Intervention de Philippe Even

Mission commune d'information sur le Mediator — Réunion du 5 mai 2011 : 1ère réunion
Audition de M. Philippe Even professeur émérite à l'université paris-descartes président de l'institut necker auteur d'un rapport avec M. Bernard deBré sur la refonte du système français de contrôle de l'efficacité et de la sécurité des médicaments

Philippe Even :

Aujourd'hui paraît Les leçons du Mediator. Ce livre reprend l'intégralité du rapport de M. Debré et moi-même ainsi que ses annexes, qui ne figuraient pas dans le rapport en ligne. Celles-ci comportent des données chiffrées intéressantes. Tout d'abord, une analyse de la valeur scientifique des personnes engagées dans la recherche médicale à partir du nombre de leurs publications et de la qualité des revues dans lesquelles elles interviennent. S'il existe une marge d'erreur, les écarts sont tels que se dégage une cartographie de la valeur des membres et experts des commissions de l'Agence française de sécurité sanitaire des produits de santé (l'Afssaps). Ensuite, le nombre de contrats dont sont titulaires les experts, présidents et vice-présidents de commission de l'agence en distinguant clairement ce qui relève de la rémunération reçue pour leurs services aux laboratoires, celle pour participation à des congrès - elle est marginale - et leurs rémunérations personnelles. Certains, tenez-vous bien, cumulent jusqu'à 150 contrats avec l'industrie pharmaceutique ! Cela n'aurait rien de choquant s'ils n'étaient pas également juges de la valeur et des risques du médicament.

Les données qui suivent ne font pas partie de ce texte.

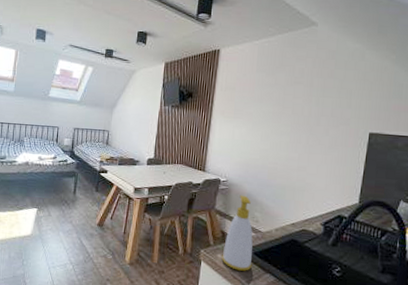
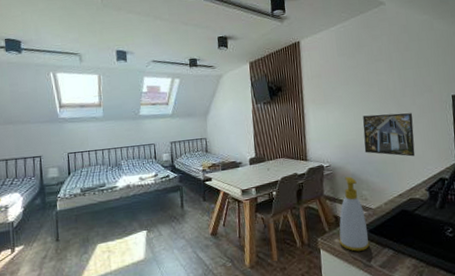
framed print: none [265,137,323,188] -> present [363,113,415,157]

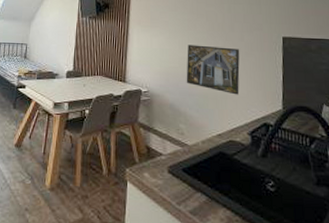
soap bottle: present [339,176,370,251] -> none [149,106,181,191]

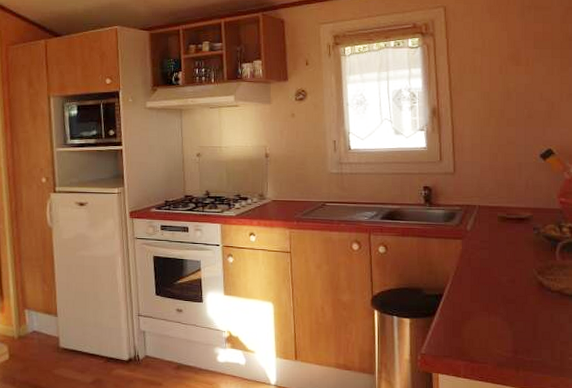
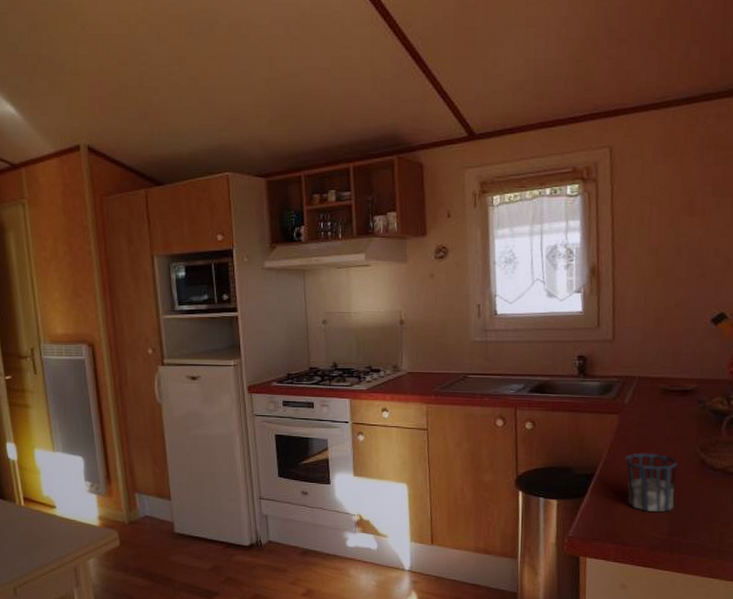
cup: none [469,275,517,331] -> present [624,453,677,513]

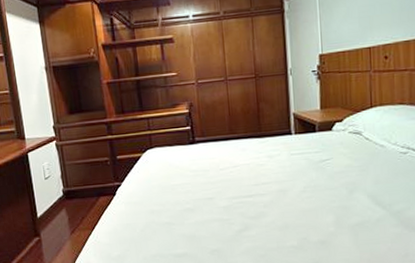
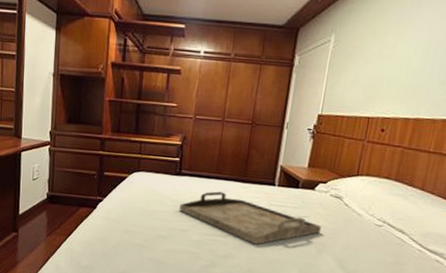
serving tray: none [200,151,347,198] -> present [179,191,321,245]

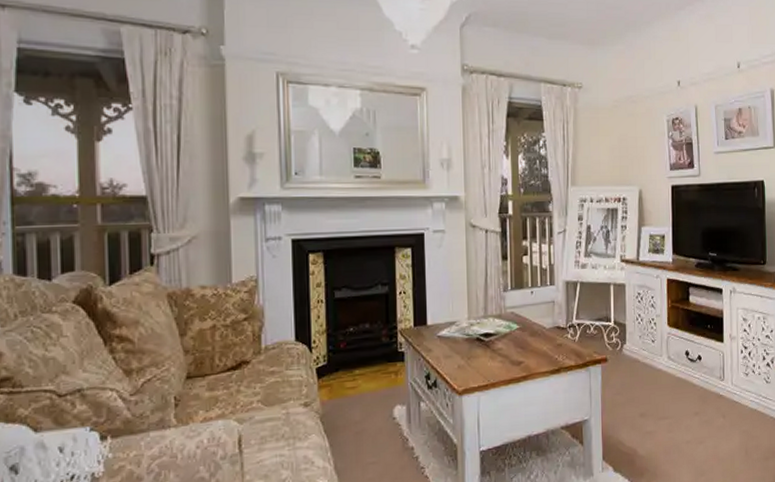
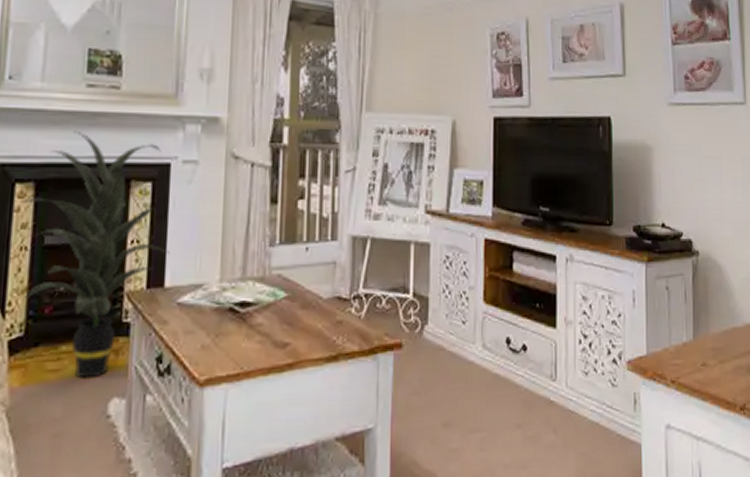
indoor plant: none [315,211,429,393] -> present [22,130,170,379]

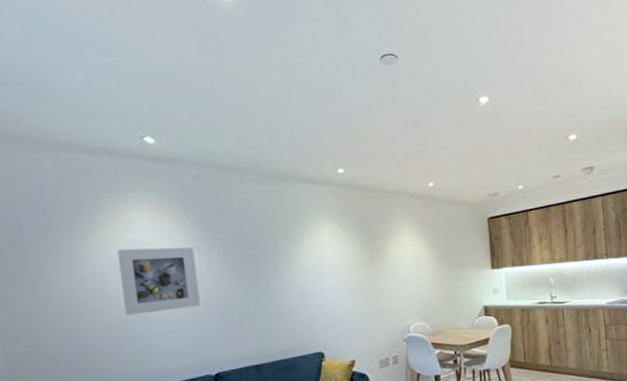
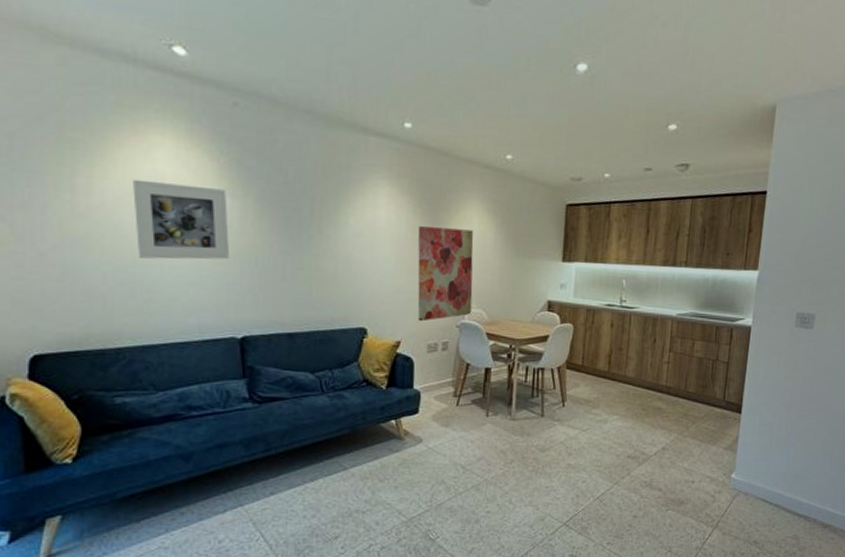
wall art: none [359,252,416,340] -> present [417,226,474,322]

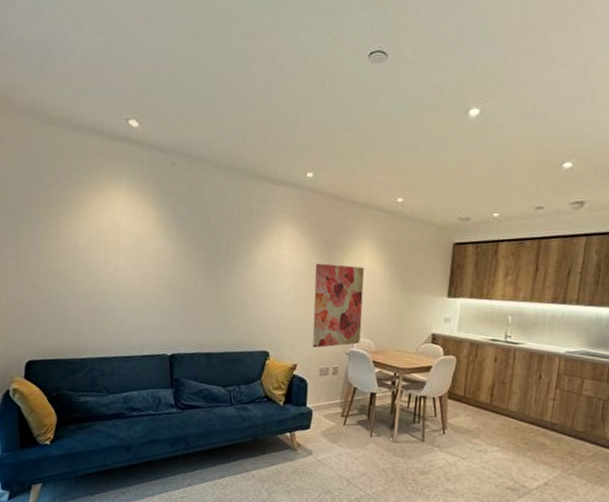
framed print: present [133,179,230,260] -> none [97,226,165,291]

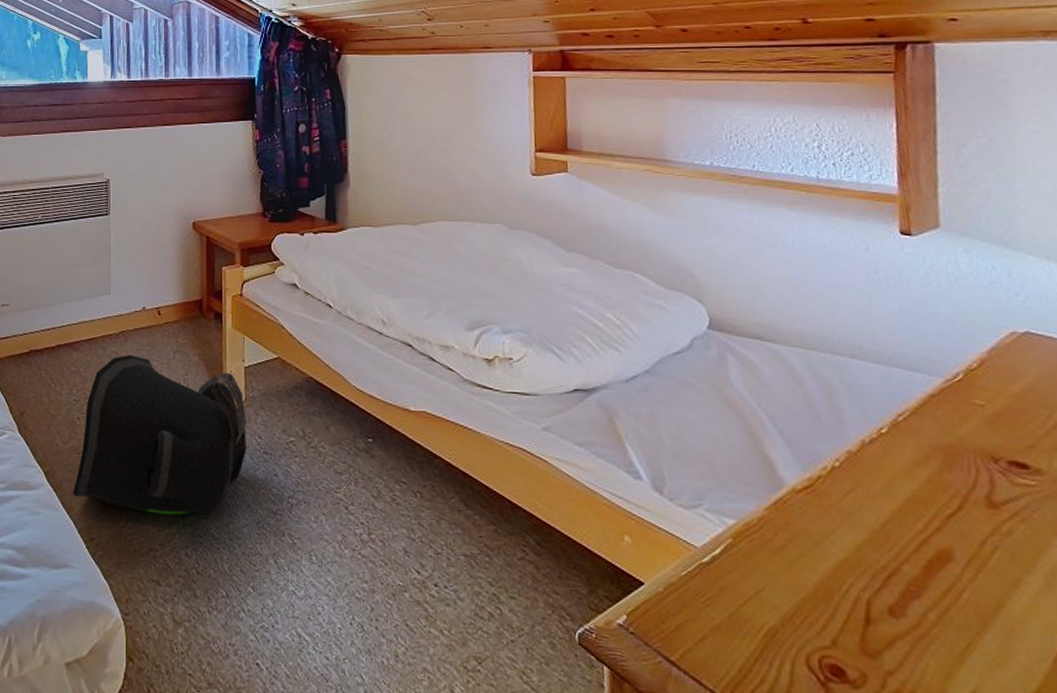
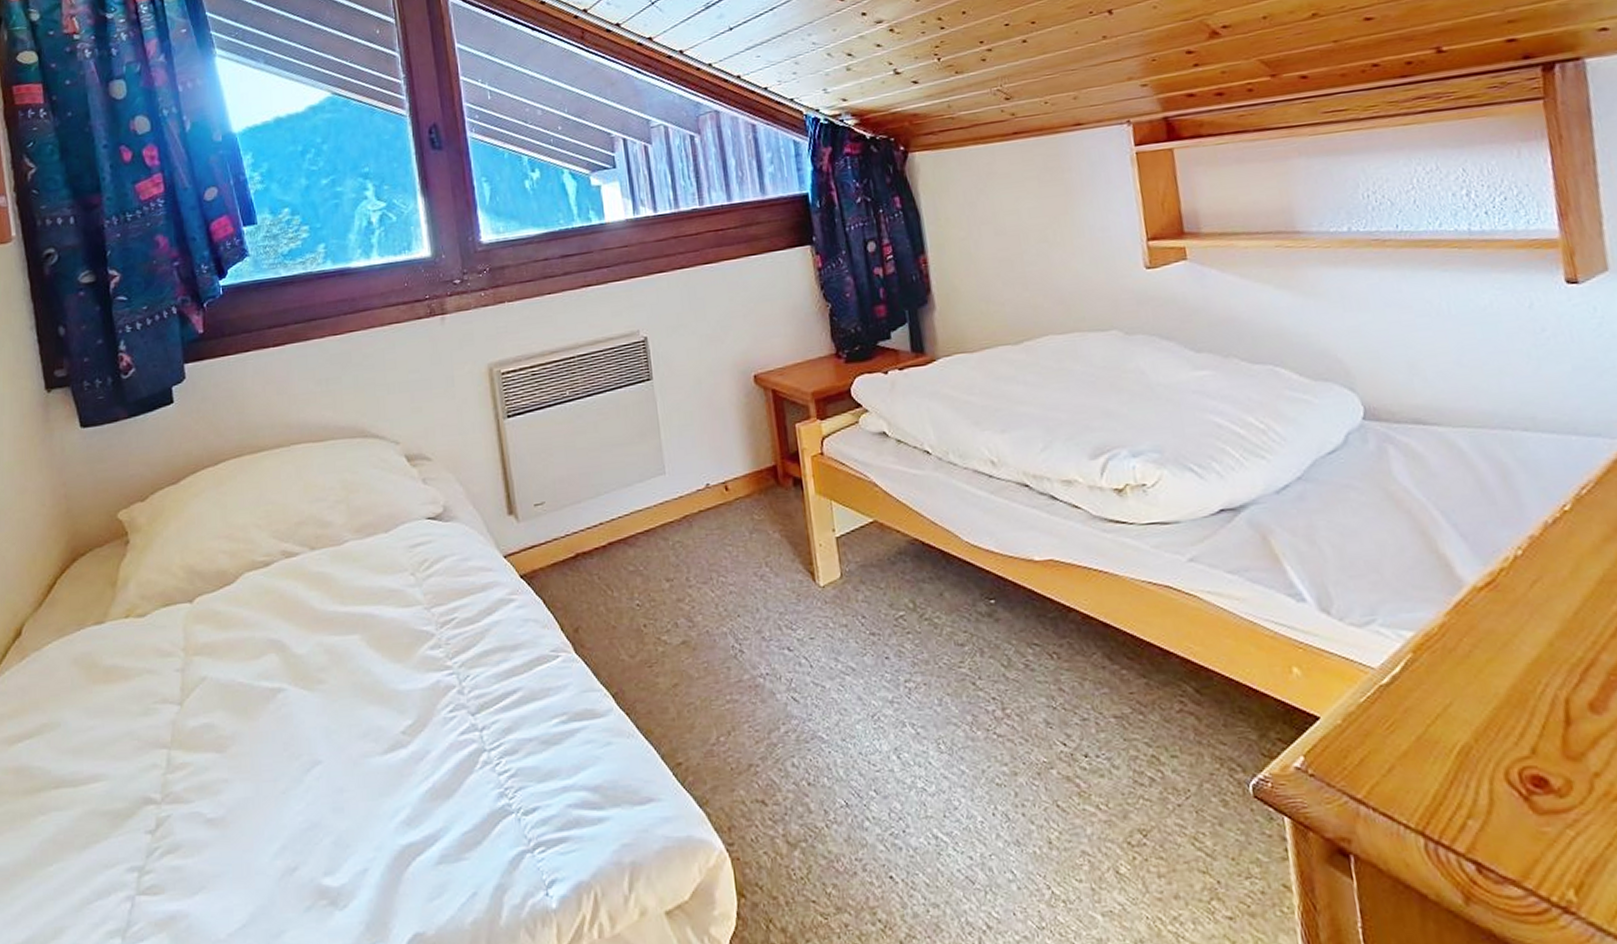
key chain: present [73,354,247,516] -> none [649,541,850,724]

En outre, ce livre a le mérite d'aborder un point peu étudié : quid du rôle des médecins dans l'affaire Mediator ? Si j'ai tendance à exonérer les médecins généralistes, les médecins de terrain, de toute responsabilité compte tenu de leur formation insuffisante en la matière, je serai moins indulgent envers les praticiens universitaires. Ceux-ci ont une connaissance parfaite de la centaine de molécules qu'ils utilisent tous les jours. En revanche, il y a de quoi être surpris de leur ignorance des 12 000 formes thérapeutiques existantes dans les officines pour 1 500 principes actifs - cela vaut pour moi, comme pour les autres, avant que je ne tombe dans les problèmes du médicament à cinquante ans- ; de leur naïveté ou de leur désintérêt à l'égard des procédures de découverte des médicaments, de la qualité des essais cliniques - malgré les progrès accomplis depuis vingt ans, ceux-ci sont souvent biaisés - et, enfin, des mécanismes d'action des médicaments. De fait, nous ignorons si le médicament n'agit pas aussi sur d'autres mécanismes physiologiques sains. D'où le risque d'accidents thérapeutiques.